Reflecting its culture of trust, SAS is extremely flexible about granting employees freedom on the hours they work and when they use any of the campus services.

“While we say we have a 35-hour workweek, I don’t know anybody who really works 35 hours,” said former CMO Jim Davis in an interview. “The reality is if you trust people, and you ask them to do something – and you treat them like a human being as opposed to a commodity where you try to squeeze something out – they’re going to work all sorts of hours. But they’re going to enjoy those hours as opposed to ‘slaving in the office’.”

When he first programmed a computer as a college junior at North Carolina State University, Goodnight understood the importance of finding fulfillment and meaning through work. “A light when on, and I fell in love with making machines do things for other people,” he said. As a result, his company goes a long way to make sure employees take ownership of their projects.
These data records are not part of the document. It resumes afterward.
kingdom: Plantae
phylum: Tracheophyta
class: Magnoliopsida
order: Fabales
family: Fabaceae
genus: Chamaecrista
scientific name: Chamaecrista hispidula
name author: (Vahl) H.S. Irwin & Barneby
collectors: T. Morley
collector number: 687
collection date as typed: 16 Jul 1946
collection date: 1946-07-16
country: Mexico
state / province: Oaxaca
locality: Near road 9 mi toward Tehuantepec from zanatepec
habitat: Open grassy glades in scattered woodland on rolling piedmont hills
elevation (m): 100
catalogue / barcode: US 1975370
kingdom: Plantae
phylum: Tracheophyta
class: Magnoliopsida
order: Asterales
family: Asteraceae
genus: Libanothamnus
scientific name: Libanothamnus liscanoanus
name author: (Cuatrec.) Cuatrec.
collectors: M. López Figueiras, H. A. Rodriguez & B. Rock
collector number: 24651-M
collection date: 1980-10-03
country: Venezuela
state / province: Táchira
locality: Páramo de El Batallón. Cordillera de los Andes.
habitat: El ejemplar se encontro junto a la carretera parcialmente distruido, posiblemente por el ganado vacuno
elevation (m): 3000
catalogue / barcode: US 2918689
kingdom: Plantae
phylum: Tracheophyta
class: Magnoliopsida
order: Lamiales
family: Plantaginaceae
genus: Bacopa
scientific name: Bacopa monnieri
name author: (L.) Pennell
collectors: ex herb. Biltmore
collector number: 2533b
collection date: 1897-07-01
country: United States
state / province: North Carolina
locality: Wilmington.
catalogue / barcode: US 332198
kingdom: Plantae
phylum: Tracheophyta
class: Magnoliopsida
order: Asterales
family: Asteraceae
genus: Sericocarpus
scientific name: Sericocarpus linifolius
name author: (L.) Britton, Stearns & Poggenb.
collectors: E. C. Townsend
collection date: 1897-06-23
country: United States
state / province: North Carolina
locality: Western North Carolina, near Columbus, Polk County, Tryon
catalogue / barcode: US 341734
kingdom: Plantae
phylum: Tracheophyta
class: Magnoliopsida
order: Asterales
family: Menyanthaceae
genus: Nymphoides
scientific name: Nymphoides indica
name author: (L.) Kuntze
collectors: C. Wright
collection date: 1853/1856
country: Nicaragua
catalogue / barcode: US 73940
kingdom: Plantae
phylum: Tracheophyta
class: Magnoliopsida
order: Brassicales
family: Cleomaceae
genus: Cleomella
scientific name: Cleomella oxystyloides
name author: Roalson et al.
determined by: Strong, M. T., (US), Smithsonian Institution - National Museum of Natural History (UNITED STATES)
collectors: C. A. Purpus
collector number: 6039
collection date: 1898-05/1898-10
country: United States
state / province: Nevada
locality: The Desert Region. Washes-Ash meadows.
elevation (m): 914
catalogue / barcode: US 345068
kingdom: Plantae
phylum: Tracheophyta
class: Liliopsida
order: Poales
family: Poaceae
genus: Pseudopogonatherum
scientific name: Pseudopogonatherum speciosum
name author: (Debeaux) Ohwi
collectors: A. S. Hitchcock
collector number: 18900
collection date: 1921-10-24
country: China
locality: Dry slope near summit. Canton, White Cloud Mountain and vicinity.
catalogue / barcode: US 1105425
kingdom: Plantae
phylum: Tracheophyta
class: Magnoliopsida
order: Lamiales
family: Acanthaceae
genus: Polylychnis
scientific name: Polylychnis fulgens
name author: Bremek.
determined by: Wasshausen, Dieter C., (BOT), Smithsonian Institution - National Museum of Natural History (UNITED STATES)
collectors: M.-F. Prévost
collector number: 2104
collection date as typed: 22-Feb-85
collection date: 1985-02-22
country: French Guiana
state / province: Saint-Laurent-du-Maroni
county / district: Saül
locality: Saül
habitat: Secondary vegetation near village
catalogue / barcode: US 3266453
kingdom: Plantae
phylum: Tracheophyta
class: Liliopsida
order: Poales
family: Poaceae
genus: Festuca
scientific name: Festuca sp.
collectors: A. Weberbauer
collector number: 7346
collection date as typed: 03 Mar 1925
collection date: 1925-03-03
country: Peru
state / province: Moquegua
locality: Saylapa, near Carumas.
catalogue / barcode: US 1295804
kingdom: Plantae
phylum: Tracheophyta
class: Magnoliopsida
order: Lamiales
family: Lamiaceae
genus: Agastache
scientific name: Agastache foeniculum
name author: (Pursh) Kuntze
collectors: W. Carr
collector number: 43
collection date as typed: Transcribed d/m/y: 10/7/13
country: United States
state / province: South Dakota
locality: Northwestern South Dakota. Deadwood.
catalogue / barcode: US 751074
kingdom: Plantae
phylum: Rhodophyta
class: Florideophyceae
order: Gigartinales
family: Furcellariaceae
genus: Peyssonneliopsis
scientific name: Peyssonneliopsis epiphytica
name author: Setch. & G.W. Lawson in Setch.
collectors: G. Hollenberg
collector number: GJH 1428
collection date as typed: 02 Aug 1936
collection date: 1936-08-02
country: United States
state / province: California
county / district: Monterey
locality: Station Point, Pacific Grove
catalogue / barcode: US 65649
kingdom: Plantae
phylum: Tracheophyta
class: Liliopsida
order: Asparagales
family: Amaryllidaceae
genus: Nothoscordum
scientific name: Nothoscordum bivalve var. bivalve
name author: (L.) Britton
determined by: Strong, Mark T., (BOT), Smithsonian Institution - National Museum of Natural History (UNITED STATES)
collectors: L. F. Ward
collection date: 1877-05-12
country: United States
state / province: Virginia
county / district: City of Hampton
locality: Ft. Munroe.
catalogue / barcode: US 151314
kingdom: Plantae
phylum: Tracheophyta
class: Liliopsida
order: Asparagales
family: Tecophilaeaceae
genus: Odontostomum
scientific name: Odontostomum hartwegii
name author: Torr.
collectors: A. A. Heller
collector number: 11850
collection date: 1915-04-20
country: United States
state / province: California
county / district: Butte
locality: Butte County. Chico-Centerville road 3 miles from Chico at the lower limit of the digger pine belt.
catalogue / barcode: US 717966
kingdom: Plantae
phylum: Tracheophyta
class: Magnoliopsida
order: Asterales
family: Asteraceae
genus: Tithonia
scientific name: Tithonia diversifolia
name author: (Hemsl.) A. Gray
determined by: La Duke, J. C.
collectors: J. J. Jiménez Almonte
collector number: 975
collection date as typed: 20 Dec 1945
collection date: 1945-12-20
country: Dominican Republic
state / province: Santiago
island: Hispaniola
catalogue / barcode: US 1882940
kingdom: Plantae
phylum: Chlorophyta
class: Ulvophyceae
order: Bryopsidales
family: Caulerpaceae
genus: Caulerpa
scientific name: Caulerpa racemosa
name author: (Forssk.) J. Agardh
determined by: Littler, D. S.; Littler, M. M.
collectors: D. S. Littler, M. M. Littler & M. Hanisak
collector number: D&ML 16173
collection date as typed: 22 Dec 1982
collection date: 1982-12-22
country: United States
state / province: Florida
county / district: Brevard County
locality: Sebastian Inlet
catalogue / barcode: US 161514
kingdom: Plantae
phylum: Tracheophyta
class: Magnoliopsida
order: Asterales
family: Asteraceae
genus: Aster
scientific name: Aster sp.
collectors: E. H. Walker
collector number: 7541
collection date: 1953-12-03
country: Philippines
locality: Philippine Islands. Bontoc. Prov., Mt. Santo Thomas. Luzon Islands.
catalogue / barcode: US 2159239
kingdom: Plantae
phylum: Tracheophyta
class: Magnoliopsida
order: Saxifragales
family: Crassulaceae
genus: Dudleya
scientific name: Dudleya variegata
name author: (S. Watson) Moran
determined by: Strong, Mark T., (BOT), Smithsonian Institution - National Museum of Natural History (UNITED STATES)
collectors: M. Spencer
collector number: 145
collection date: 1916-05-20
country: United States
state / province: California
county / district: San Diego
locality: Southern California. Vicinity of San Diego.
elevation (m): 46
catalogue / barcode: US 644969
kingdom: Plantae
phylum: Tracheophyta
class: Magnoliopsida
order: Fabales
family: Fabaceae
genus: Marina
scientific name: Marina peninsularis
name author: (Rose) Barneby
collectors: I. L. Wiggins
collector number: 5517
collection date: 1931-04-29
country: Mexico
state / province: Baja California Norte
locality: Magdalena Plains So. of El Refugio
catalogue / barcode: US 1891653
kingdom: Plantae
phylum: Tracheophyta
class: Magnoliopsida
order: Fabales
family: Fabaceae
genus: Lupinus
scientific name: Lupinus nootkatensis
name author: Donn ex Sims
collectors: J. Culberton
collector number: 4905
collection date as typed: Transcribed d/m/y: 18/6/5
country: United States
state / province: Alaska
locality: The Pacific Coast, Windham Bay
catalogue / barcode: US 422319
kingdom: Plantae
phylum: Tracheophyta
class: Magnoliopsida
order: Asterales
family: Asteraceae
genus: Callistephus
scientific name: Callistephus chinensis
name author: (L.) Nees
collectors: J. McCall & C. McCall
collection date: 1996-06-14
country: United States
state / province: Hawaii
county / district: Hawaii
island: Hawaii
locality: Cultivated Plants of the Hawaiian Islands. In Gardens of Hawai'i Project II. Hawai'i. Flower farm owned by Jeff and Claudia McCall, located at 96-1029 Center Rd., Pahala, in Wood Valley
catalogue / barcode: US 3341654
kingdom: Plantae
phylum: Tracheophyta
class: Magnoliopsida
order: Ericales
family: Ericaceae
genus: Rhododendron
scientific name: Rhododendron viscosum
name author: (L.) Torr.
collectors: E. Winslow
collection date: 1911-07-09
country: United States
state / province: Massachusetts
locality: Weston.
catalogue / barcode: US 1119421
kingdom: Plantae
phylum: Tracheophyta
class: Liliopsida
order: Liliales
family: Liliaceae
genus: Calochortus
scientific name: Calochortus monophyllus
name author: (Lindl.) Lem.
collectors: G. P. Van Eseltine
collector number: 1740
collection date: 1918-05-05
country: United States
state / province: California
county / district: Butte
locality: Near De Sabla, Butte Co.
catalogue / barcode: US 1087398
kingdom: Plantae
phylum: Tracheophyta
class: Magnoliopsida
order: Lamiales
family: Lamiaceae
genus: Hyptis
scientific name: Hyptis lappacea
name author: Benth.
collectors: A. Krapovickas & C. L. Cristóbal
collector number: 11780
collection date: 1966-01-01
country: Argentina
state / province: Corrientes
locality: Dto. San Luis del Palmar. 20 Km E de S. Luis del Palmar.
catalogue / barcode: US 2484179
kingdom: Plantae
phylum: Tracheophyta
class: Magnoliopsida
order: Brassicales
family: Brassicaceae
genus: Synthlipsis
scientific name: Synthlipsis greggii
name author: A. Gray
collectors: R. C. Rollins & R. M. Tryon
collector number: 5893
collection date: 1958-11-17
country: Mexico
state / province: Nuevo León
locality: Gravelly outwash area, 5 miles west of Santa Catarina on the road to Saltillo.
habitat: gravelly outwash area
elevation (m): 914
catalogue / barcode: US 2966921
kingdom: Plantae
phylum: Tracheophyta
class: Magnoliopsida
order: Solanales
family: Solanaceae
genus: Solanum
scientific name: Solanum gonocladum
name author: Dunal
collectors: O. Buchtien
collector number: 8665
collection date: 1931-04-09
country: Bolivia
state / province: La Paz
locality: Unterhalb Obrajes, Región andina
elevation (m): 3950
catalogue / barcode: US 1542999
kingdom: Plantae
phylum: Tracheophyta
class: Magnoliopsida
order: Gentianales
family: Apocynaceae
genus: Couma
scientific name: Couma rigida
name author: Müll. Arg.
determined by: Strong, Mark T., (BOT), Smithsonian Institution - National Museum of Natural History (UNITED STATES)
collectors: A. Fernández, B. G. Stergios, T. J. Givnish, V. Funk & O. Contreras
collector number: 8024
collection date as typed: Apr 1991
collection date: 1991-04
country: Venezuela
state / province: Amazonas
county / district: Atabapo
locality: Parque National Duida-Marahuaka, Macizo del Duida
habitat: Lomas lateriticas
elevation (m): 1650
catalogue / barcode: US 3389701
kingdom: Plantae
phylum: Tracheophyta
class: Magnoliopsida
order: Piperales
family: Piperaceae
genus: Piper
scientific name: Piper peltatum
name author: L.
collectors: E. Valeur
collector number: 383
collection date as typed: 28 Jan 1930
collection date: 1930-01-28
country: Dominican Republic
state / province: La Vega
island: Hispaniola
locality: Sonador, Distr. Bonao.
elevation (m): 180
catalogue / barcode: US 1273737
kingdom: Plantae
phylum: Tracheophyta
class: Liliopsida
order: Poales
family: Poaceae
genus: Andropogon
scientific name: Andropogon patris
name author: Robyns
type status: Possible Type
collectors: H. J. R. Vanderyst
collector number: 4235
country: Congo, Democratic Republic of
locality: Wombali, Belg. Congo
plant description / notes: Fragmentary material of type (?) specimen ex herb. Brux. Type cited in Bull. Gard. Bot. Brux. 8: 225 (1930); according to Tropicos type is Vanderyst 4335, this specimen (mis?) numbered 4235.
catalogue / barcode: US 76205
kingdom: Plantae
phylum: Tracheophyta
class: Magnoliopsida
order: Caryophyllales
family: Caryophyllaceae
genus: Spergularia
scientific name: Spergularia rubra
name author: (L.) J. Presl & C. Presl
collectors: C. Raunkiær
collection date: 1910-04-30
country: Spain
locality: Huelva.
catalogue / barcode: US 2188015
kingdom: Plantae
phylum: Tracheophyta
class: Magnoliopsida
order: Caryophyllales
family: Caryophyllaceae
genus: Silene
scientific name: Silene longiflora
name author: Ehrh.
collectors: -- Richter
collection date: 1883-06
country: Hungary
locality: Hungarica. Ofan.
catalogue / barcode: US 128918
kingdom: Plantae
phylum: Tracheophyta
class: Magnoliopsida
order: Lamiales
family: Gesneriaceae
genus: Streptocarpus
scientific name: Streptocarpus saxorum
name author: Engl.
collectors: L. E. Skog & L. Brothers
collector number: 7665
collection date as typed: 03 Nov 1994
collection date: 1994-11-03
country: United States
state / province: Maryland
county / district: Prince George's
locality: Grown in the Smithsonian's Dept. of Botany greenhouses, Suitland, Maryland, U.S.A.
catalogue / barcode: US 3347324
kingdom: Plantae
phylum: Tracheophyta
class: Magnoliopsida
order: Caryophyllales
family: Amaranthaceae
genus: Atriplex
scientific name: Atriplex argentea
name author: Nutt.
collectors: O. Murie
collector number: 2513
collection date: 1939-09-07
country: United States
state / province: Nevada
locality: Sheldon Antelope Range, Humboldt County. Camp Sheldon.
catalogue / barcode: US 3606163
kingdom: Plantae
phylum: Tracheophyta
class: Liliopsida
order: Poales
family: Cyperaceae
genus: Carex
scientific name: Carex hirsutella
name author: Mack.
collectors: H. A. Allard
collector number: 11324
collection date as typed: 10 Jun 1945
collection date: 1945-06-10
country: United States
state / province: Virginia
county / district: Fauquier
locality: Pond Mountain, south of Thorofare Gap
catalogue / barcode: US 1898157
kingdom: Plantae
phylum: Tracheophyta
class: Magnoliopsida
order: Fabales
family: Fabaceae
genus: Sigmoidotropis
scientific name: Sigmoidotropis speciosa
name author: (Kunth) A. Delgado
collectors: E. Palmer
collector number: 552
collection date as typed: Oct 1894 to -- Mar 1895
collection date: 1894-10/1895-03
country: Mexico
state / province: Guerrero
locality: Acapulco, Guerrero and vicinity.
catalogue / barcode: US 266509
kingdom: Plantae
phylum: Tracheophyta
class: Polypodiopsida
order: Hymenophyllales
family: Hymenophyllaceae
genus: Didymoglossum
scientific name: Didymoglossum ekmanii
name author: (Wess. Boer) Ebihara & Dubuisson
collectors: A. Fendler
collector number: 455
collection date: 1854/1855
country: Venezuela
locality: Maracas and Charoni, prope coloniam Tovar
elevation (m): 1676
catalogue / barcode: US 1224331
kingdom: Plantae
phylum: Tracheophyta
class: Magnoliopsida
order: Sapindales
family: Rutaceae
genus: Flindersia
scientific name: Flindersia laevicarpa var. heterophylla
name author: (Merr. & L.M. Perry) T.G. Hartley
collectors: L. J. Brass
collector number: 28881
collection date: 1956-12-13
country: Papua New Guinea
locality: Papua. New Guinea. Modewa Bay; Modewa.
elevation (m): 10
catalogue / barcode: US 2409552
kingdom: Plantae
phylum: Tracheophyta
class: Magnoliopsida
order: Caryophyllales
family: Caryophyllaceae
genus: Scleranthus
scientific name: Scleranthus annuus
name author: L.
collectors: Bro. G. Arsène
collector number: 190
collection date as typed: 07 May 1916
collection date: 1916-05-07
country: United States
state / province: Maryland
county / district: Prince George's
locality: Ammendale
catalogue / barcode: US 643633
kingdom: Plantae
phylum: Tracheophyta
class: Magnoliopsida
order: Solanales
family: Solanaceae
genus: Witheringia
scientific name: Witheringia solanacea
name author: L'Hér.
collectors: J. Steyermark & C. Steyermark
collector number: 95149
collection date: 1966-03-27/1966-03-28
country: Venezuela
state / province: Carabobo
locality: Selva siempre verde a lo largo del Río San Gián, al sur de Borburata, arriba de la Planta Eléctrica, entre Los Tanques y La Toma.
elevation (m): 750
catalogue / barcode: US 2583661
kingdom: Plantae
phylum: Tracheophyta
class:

The Cary, NC-based business analytics software and services company is the largest independent vendor in the business intelligence market. Its products help customers turn data into valuable information about customers, performance, financials and more so to make more efficient and fact-based decisions that impact their bottom lines.

By staying a privately held company, multi-billion-dollar SAS has avoided the pressures brought on by short-term objectives of shareholders. Goodnight repeatedly turned down takeover offers in efforts to protect SAS' work environment. At the same time, he made sure to maintain a flat organization structure, with about 30 individuals who report to him directly and three organizational layers.